Exercise requirements: Set the entries below down again, please. Match them exactly.
--- Supplied data Enclosed Below ---
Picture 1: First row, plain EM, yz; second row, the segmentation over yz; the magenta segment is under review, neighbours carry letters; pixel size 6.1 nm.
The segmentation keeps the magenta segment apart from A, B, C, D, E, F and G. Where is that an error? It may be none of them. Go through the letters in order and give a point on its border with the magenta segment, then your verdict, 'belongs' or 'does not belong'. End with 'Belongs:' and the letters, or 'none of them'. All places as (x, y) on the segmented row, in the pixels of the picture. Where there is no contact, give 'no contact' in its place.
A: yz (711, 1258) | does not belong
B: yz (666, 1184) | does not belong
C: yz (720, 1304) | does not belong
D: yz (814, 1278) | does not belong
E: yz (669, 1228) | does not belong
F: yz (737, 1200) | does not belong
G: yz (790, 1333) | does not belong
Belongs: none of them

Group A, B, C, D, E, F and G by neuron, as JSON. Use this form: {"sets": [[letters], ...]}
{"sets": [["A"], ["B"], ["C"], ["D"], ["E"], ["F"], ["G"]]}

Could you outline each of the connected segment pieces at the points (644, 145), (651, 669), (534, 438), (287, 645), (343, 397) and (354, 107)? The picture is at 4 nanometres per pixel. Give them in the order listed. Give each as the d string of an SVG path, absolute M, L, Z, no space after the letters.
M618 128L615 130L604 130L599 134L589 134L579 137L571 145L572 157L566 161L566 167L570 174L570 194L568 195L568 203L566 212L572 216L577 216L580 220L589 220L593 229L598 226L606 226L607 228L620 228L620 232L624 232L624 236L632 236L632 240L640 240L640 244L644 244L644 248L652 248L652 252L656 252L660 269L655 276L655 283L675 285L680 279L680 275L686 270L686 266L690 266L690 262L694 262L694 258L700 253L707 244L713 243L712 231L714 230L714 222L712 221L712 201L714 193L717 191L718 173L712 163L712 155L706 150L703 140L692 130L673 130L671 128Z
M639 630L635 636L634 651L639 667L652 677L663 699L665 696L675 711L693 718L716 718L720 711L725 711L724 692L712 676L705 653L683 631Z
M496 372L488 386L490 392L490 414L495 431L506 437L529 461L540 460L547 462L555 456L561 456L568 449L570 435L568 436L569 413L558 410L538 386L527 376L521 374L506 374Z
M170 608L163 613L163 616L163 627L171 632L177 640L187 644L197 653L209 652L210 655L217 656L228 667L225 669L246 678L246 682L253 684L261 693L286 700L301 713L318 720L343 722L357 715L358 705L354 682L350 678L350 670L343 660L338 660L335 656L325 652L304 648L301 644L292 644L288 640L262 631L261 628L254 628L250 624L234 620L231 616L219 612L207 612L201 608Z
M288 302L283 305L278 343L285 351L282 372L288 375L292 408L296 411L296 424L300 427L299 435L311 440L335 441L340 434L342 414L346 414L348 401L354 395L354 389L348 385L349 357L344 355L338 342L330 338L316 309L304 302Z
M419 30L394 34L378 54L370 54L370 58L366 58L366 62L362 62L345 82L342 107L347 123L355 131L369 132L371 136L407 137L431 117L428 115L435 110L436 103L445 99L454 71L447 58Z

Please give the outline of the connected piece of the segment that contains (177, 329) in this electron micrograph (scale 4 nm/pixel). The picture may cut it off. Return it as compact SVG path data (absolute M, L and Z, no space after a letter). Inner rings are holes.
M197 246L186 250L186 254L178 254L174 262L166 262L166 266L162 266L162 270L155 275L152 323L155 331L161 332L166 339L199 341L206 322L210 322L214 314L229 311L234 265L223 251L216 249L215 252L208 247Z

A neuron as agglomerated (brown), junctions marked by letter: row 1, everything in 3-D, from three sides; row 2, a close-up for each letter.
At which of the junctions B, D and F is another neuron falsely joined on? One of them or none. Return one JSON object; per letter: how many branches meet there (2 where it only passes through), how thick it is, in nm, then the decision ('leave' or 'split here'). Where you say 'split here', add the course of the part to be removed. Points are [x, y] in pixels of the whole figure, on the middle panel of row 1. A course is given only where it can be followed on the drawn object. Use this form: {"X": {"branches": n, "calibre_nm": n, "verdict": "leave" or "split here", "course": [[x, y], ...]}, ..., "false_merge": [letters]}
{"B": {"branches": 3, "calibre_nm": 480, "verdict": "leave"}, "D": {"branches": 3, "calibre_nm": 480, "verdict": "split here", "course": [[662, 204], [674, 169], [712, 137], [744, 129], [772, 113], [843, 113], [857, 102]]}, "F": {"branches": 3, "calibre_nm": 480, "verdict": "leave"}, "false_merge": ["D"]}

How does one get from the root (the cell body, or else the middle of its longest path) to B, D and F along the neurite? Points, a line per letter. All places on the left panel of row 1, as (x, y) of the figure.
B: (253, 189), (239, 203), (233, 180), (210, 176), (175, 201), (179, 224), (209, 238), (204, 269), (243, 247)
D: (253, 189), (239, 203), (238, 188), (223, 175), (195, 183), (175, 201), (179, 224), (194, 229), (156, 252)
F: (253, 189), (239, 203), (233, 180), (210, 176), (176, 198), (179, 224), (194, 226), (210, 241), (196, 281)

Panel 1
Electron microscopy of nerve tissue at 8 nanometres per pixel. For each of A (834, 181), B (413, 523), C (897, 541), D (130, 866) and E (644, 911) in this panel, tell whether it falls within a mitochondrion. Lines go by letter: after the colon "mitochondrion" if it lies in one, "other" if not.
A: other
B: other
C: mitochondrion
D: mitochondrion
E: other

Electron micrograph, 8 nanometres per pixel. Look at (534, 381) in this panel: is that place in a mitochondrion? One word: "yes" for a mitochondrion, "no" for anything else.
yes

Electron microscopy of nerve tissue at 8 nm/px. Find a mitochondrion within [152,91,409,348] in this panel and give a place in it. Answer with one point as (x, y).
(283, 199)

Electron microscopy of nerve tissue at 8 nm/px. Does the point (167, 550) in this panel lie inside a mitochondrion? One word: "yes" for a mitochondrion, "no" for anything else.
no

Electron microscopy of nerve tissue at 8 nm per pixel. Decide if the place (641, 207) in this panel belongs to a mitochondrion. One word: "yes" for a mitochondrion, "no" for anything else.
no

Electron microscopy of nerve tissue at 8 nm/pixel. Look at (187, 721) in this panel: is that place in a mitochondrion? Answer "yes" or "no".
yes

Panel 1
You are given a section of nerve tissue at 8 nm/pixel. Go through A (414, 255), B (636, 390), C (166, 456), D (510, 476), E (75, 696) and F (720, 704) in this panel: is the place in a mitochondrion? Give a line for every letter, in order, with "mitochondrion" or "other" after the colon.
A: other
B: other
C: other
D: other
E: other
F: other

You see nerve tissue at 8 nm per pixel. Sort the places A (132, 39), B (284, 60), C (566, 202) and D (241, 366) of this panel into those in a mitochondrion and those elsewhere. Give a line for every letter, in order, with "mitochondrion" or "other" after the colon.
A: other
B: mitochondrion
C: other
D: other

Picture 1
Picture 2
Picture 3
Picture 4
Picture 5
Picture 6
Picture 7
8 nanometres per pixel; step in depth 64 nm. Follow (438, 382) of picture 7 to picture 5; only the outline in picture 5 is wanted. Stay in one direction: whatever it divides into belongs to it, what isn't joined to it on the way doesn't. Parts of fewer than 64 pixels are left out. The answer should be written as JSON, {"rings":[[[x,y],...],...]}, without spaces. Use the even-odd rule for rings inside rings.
--- End of Enclosed Supplied data ---
Written response:
Picture 1: First row, plain EM, yz; second row, the segmentation over yz; the magenta segment is under review, neighbours carry letters; pixel size 6.1 nm.
The segmentation keeps the magenta segment apart from A, B, C, D, E, F and G. Where is that an error? It may be none of them. Go through the letters in order and give a point on its border with the magenta segment, then your verdict, 'belongs' or 'does not belong'. End with 'Belongs:' and the letters, or 'none of them'. All places as (x, y) on the segmented row, in the pixels of the picture. Where there is no contact, give 'no contact' in its place.
A: yz (711, 1258) | does not belong
B: yz (666, 1184) | does not belong
C: yz (720, 1304) | does not belong
D: yz (814, 1278) | does not belong
E: yz (669, 1228) | does not belong
F: yz (737, 1200) | does not belong
G: yz (790, 1333) | does not belong
Belongs: none of them

Group A, B, C, D, E, F and G by neuron, as JSON. Use this form: {"sets": [[letters], ...]}
{"sets": [["A"], ["B"], ["C"], ["D"], ["E"], ["F"], ["G"]]}

Could you outline each of the connected segment pieces at the points (644, 145), (651, 669), (534, 438), (287, 645), (343, 397) and (354, 107)? The picture is at 4 nanometres per pixel. Give them in the order listed. Give each as the d string of an SVG path, absolute M, L, Z, no space after the letters.
M618 128L615 130L604 130L599 134L589 134L579 137L571 145L572 157L566 161L566 167L570 174L570 194L568 195L568 203L566 212L572 216L577 216L580 220L589 220L593 229L598 226L606 226L607 228L620 228L620 232L624 232L624 236L632 236L632 240L640 240L640 244L644 244L644 248L652 248L652 252L656 252L660 269L655 276L655 283L675 285L680 279L680 275L686 270L686 266L690 266L690 262L694 262L694 258L700 253L707 244L713 243L712 231L714 230L714 222L712 221L712 201L714 193L717 191L718 173L712 163L712 155L706 150L703 140L692 130L673 130L671 128Z
M639 630L635 636L634 651L639 667L652 677L663 699L665 696L675 711L693 718L716 718L720 711L725 711L724 692L712 676L705 653L683 631Z
M496 372L488 386L490 392L490 414L495 431L506 437L529 461L540 460L547 462L555 456L561 456L568 449L570 435L568 436L569 413L558 410L538 386L527 376L521 374L506 374Z
M170 608L163 613L163 616L163 627L171 632L177 640L187 644L197 653L209 652L210 655L217 656L228 667L225 669L246 678L246 682L253 684L261 693L286 700L301 713L318 720L343 722L357 715L358 705L354 682L350 678L350 670L343 660L338 660L335 656L325 652L304 648L301 644L292 644L288 640L262 631L261 628L254 628L250 624L234 620L231 616L219 612L207 612L201 608Z
M288 302L283 305L278 343L285 351L282 372L288 375L292 408L296 411L296 424L300 427L299 435L311 440L335 441L340 434L342 414L346 414L348 401L354 395L354 389L348 385L349 357L344 355L338 342L330 338L316 309L304 302Z
M419 30L394 34L378 54L370 54L370 58L366 58L366 62L362 62L345 82L342 107L347 123L355 131L369 132L371 136L407 137L431 117L428 115L435 110L436 103L445 99L454 71L447 58Z

Please give the outline of the connected piece of the segment that contains (177, 329) in this electron micrograph (scale 4 nm/pixel). The picture may cut it off. Return it as compact SVG path data (absolute M, L and Z, no space after a letter). Inner rings are holes.
M197 246L186 250L186 254L178 254L174 262L166 262L166 266L162 266L162 270L155 275L152 323L155 331L161 332L166 339L199 341L206 322L210 322L214 314L229 311L234 265L223 251L216 249L215 252L208 247Z

A neuron as agglomerated (brown), junctions marked by letter: row 1, everything in 3-D, from three sides; row 2, a close-up for each letter.
At which of the junctions B, D and F is another neuron falsely joined on? One of them or none. Return one JSON object; per letter: how many branches meet there (2 where it only passes through), how thick it is, in nm, then the decision ('leave' or 'split here'). Where you say 'split here', add the course of the part to be removed. Points are [x, y] in pixels of the whole figure, on the middle panel of row 1. A course is given only where it can be followed on the drawn object. Use this form: {"X": {"branches": n, "calibre_nm": n, "verdict": "leave" or "split here", "course": [[x, y], ...]}, ..., "false_merge": [letters]}
{"B": {"branches": 3, "calibre_nm": 480, "verdict": "leave"}, "D": {"branches": 3, "calibre_nm": 480, "verdict": "split here", "course": [[662, 204], [674, 169], [712, 137], [744, 129], [772, 113], [843, 113], [857, 102]]}, "F": {"branches": 3, "calibre_nm": 480, "verdict": "leave"}, "false_merge": ["D"]}

How does one get from the root (the cell body, or else the middle of its longest path) to B, D and F along the neurite? Points, a line per letter. All places on the left panel of row 1, as (x, y) of the figure.
B: (253, 189), (239, 203), (233, 180), (210, 176), (175, 201), (179, 224), (209, 238), (204, 269), (243, 247)
D: (253, 189), (239, 203), (238, 188), (223, 175), (195, 183), (175, 201), (179, 224), (194, 229), (156, 252)
F: (253, 189), (239, 203), (233, 180), (210, 176), (176, 198), (179, 224), (194, 226), (210, 241), (196, 281)

Panel 1
Electron microscopy of nerve tissue at 8 nanometres per pixel. For each of A (834, 181), B (413, 523), C (897, 541), D (130, 866) and E (644, 911) in this panel, tell whether it falls within a mitochondrion. Lines go by letter: after the colon "mitochondrion" if it lies in one, "other" if not.
A: other
B: other
C: mitochondrion
D: mitochondrion
E: other

Electron micrograph, 8 nanometres per pixel. Look at (534, 381) in this panel: is that place in a mitochondrion? One word: "yes" for a mitochondrion, "no" for anything else.
yes

Electron microscopy of nerve tissue at 8 nm/px. Find a mitochondrion within [152,91,409,348] in this panel and give a place in it. Answer with one point as (x, y).
(283, 199)

Electron microscopy of nerve tissue at 8 nm/px. Does the point (167, 550) in this panel lie inside a mitochondrion? One word: "yes" for a mitochondrion, "no" for anything else.
no

Electron microscopy of nerve tissue at 8 nm per pixel. Decide if the place (641, 207) in this panel belongs to a mitochondrion. One word: "yes" for a mitochondrion, "no" for anything else.
no

Electron microscopy of nerve tissue at 8 nm/pixel. Look at (187, 721) in this panel: is that place in a mitochondrion? Answer "yes" or "no".
yes

Panel 1
You are given a section of nerve tissue at 8 nm/pixel. Go through A (414, 255), B (636, 390), C (166, 456), D (510, 476), E (75, 696) and F (720, 704) in this panel: is the place in a mitochondrion? Give a line for every letter, in order, with "mitochondrion" or "other" after the colon.
A: other
B: other
C: other
D: other
E: other
F: other

You see nerve tissue at 8 nm per pixel. Sort the places A (132, 39), B (284, 60), C (566, 202) and D (241, 366) of this panel into those in a mitochondrion and those elsewhere. Give a line for every letter, in order, with "mitochondrion" or "other" after the colon.
A: other
B: mitochondrion
C: other
D: other

Picture 1
Picture 2
Picture 3
Picture 4
Picture 5
Picture 6
Picture 7
8 nanometres per pixel; step in depth 64 nm. Follow (438, 382) of picture 7 to picture 5; only the outline in picture 5 is wanted. Stay in one direction: whatever it divides into belongs to it, what isn't joined to it on the way doesn't. Parts of fewer than 64 pixels are left out. The answer should be written as JSON, {"rings":[[[x,y],...],...]}, without spaces. Use the even-odd rule for rings inside rings.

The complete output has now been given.